[Transcribed page contents]
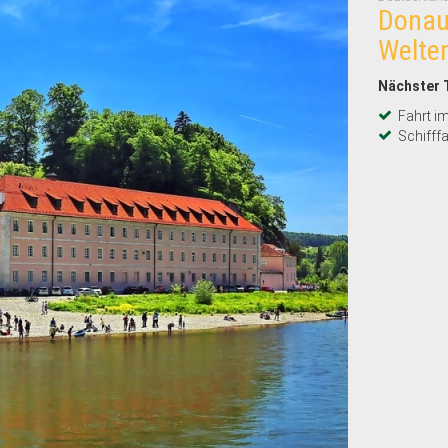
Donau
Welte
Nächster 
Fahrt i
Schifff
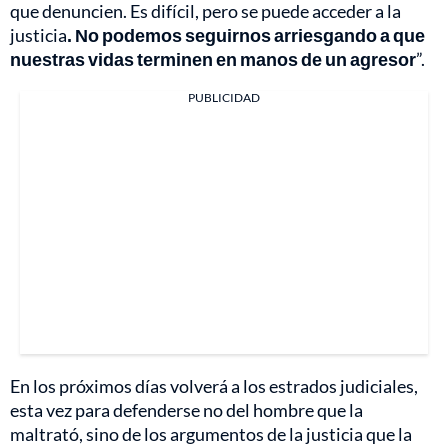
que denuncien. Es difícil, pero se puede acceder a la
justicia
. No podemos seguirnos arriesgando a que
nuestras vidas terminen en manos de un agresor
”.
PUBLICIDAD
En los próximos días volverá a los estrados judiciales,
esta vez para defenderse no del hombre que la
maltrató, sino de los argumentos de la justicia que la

→ What the task requires
For the records above, give the number of lines that include the string "justicia", with nothing added.

→ Output for this exercise
2